Sweeping statements crop up fairly often in Sommer's works, though they typically square poorly with his subtle compositional and coloristic gifts. He's at his best when he extracts the significant from the commonplace, but falters when he attempts to pump up the commonplace beyond what it can handle. In those cases, a Pollyannaish quality creeps into the work--imagine a Jimmy Stewart in It's a Wonderful Life who'd never heard of Mr. Potter. A watercolor of Sommer's wife is typical of his misses. "Mrs. Sommer Reading" shows the bespectacled woman turning the page of a book; there's an apple next to the heavy tome, and the page that's just been turned echoes the rounded form of the apple. The expected connection between apples and knowledge is thereby hammered home.

Apples are everywhere in these works, and Sommer seems to have delighted in their roundness, their redness, and the way their shiny skin reflects light. The famous twentieth-century American poet Hart Crane, one of Sommer's friends, once dedicated a poem to the artist called "Sunday Morning Apples." Its closing lines are worth repeating, because in them Crane captured the middle-class pantheism which is Sommer's most distinctive contribution to mid-century regional art: "Put them again beside a pitcher with a knife/And poise them full and ready for explosion/The apples, Bill, the apples!"
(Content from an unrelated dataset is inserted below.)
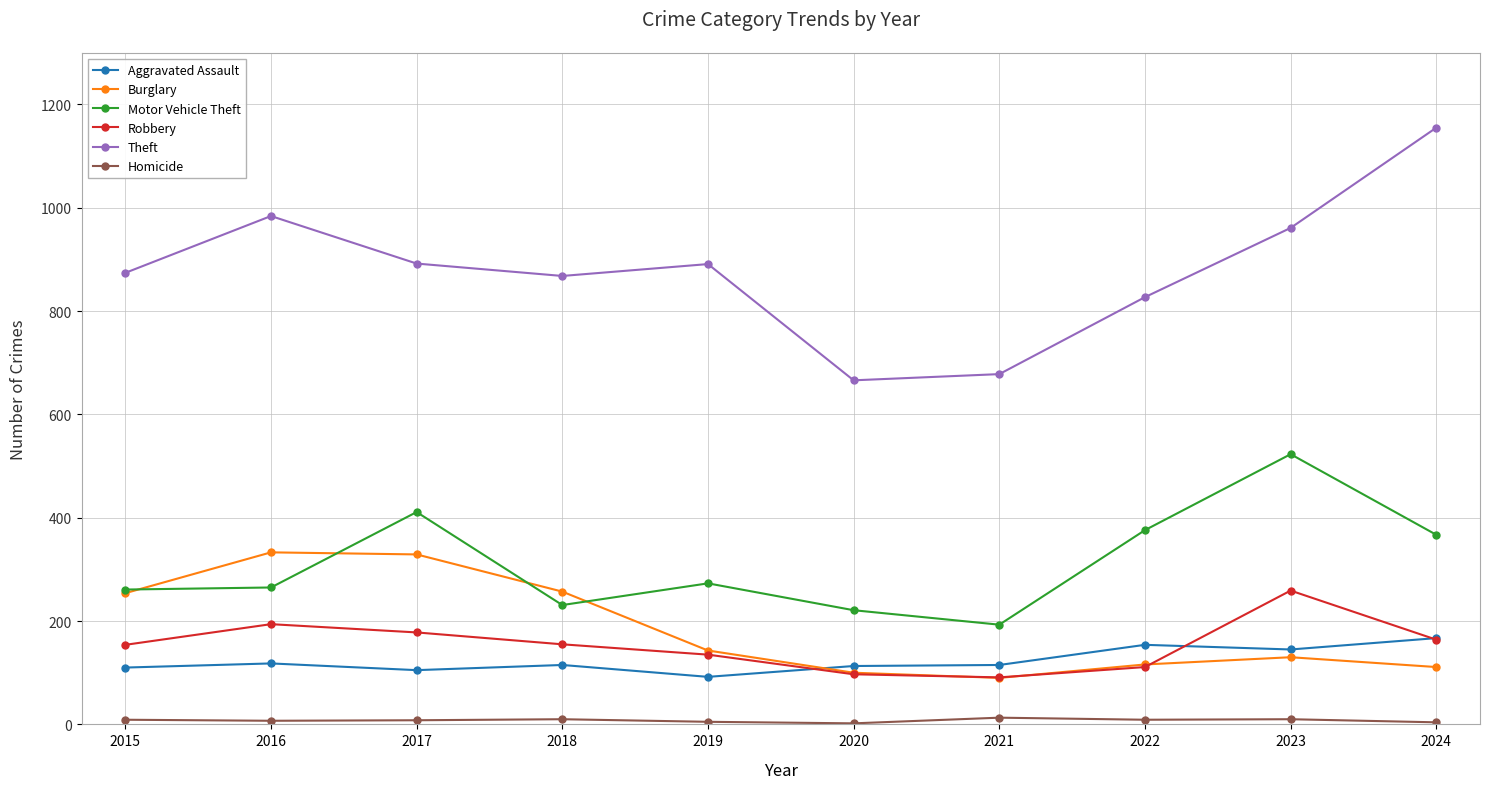

What is the value of the Aggravated Assault point at the 4th from the left?

115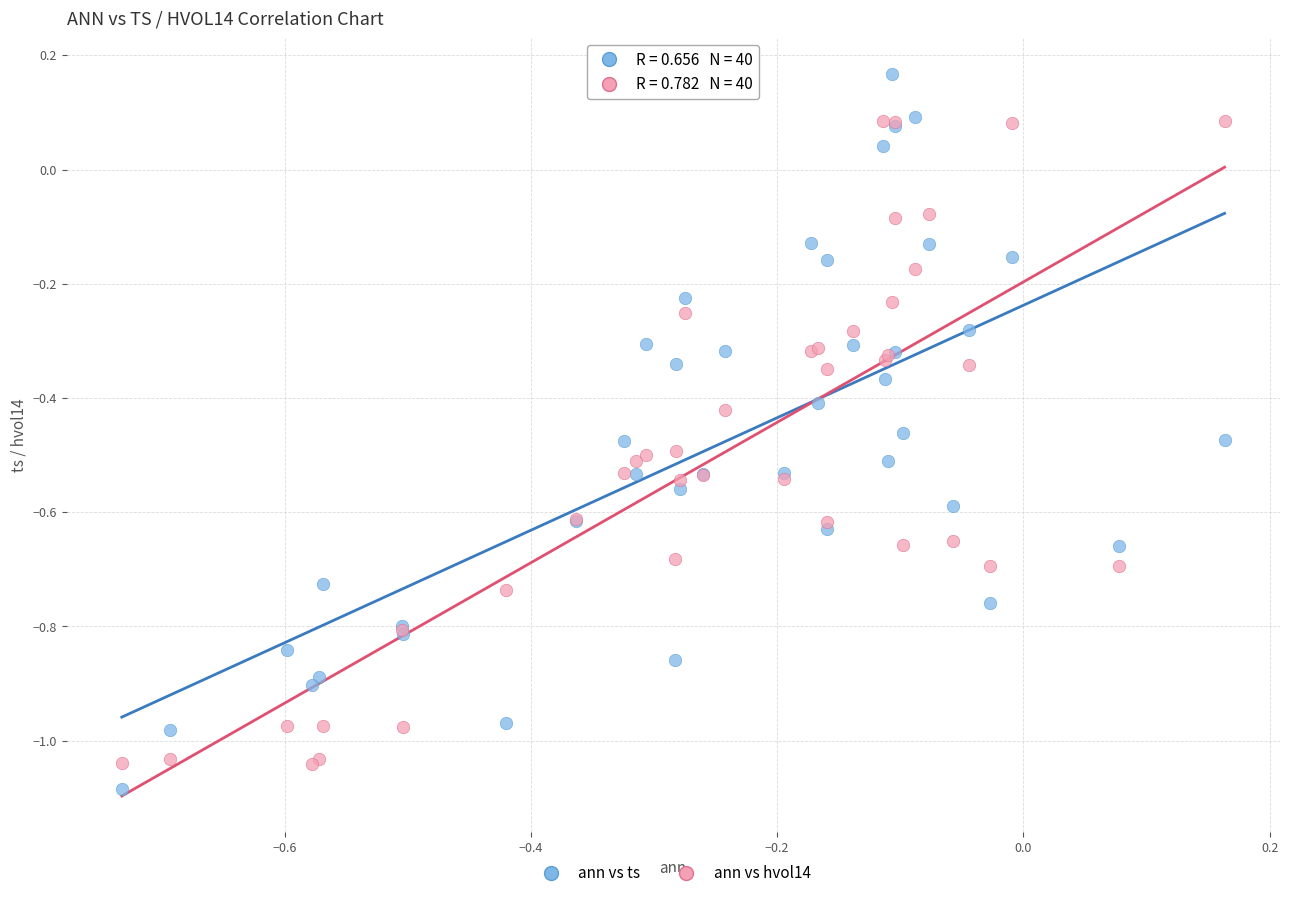

Which series has the widest spread of Y values?

ann vs ts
Crane's "explosion" seems to refer to the way nature's bounty bursts forth when it's ready to blossom. Similarly, in Crane's view, Sommer is almost God-like when he writes or paints, because he can make the explosion happen by carefully arranging his materials. Crane was clearly attuned to the big picture in his friend's work, and his poem, on display as part of this exhibit, represented empathic identification of a very high order.

Weekend visionaries like Ives and Sommer--artists who divide their loyalties between a stifling day job and an idealistic night life--will always face the charge that they created much but reflected little. The Beck Center's retrospective is instructive in this regard. Here is self-contained art that changed dramatically at the outset (as a result of a great deal of reflection and immersion in avant-garde styles), but which, once it had found its spiritual engine, steadily held its course and developed a soft-spoken authority. The dust-bowl days were a time of deprivation for many Americans, yet Sommer found comfort and sustenance in Brandywine and his fruit-laden watercolors. It's always an important event when art so private transcends the conditions under which it was created, and this Beck Center retrospective reminds us why.

William Sommer and the Brandywine Vision, through June 27 at the Beck Center Gallery, 17801 Detroit Avenue, Lakewood, 216-227-9507.